Le tribunal de commerce de Paris, statuant le premier octobre 2025, examine la situation d’une société en procédure de sauvegarde. Les organes de la procédure sollicitent la poursuite de la période d’observation. La juridiction constate la suffisance des capacités financières et maintient l’entreprise en observation jusqu’au dix-sept décembre 2025.
Le critère financier pour la prolongation de l’observation
La décision retient un critère positif de suffisance des ressources. Le tribunal fonde sa décision sur l’analyse concrète de l’évolution des actifs. La régularisation d’un litige immobilier permet désormais une valorisation du patrimoine. Cette valorisation future est considérée comme une capacité financière suffisante. « il y a lieu de constater que l’entreprise dispose des capacités financières suffisantes pour poursuivre son activité dans le but d’arrêter un plan de sauvegarde » (Motifs). La portée est d’interpréter largement la notion de capacité financière. Elle intègre des revenus futurs certains et proches pour autoriser la poursuite.

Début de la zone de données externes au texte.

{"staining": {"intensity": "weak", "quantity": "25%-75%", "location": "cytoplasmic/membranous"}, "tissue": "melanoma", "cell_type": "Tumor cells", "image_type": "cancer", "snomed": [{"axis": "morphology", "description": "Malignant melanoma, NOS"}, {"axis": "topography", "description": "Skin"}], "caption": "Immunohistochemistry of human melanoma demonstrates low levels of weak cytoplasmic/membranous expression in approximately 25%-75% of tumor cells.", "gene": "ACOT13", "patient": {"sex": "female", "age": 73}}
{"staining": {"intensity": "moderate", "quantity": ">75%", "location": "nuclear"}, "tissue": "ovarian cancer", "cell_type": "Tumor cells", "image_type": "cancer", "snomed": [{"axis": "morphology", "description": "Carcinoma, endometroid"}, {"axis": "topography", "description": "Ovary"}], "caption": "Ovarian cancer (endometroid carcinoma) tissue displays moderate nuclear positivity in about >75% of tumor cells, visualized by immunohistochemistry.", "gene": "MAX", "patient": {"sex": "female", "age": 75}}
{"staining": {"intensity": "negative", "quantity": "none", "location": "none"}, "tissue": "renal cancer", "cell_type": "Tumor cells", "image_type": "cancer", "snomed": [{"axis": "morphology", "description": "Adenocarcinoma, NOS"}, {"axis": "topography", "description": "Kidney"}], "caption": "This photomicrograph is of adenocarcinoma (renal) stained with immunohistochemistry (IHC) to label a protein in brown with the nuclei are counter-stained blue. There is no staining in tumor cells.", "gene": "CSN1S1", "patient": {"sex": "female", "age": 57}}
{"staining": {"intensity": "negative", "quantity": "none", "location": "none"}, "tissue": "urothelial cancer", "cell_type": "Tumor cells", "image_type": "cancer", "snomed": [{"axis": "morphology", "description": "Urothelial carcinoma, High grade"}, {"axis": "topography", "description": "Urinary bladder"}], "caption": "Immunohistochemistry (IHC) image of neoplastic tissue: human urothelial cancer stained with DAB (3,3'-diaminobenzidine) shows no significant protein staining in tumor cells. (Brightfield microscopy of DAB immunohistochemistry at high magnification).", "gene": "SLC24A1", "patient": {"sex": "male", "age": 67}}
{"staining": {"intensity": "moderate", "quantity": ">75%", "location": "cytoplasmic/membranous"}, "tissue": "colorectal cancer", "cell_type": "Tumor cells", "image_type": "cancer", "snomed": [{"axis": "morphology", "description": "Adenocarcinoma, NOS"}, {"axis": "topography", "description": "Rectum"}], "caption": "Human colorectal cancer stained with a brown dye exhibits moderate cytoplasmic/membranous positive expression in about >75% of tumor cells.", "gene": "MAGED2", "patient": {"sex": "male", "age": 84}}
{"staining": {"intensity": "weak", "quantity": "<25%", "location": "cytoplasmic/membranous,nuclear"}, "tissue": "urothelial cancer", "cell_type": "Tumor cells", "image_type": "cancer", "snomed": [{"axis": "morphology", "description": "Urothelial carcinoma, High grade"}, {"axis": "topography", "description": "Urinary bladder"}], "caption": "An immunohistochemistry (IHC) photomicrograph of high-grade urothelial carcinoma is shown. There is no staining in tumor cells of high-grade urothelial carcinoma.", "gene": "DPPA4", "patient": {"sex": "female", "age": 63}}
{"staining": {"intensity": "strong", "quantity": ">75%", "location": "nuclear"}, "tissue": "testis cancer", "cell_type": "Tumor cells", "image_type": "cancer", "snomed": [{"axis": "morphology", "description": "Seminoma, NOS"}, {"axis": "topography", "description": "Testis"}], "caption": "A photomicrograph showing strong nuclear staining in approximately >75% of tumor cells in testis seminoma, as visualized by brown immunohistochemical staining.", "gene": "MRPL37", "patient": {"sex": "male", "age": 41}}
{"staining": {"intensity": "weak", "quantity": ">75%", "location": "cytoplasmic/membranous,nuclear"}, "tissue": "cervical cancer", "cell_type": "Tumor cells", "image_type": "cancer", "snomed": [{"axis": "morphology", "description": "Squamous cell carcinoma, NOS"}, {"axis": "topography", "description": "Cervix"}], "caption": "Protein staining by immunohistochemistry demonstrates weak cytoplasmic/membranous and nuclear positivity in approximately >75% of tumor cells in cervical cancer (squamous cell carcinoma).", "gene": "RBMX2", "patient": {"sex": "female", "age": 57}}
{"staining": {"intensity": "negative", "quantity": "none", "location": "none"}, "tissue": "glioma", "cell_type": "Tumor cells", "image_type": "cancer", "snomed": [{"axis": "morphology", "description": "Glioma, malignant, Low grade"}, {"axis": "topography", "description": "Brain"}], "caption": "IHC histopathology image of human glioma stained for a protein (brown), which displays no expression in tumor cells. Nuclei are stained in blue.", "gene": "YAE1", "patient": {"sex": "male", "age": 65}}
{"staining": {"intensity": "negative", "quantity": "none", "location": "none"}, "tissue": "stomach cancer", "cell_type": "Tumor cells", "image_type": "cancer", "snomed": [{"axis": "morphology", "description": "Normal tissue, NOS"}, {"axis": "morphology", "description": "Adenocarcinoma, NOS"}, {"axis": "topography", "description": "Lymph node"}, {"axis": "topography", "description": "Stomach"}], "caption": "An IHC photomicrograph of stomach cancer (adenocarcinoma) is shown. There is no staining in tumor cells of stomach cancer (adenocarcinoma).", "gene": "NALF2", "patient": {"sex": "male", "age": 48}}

La collaboration du débiteur comme élément d’appréciation
L’attitude du dirigeant constitue un second pilier de la décision. Le mandataire judiciaire relève une pleine collaboration avec les organes de la procédure. Cette collaboration active est un facteur favorable pour envisager un redressement. « le mandataire judiciaire souligne la pleine collaboration du dirigeant avec les organes de la procédure » (Motifs). La valeur de cet élément est confirmée par une jurisprudence récente. « il y a lieu de constater que l’exploitant semble disposer des capacités financières suffisantes pour poursuivre son activité dans le but d’arrêter un plan de redressement » (Tribunal de commerce de commerce de Compiègne, le 9 avril 2025, n°2025L00207). La portée est de faire de la coopération un indice de viabilité de l’entreprise.
Les conditions procédurales du maintien en observation
La décision organise strictement la fin de la période d’observation prolongée. Elle fixe une audience ultérieure pour statuer sur le sort définitif de la procédure. Le tribunal énumère les différentes issues possibles, du plan à la liquidation. L’administrateur judiciaire se voit confier des obligations de rapport et de communication. Il doit déposer un bilan complet ou un projet de plan dans des délais stricts. La portée est d’encadrer la prolongation par un cadre procédural rigoureux. Cela évite que le maintien en observation ne devienne une fin en soi.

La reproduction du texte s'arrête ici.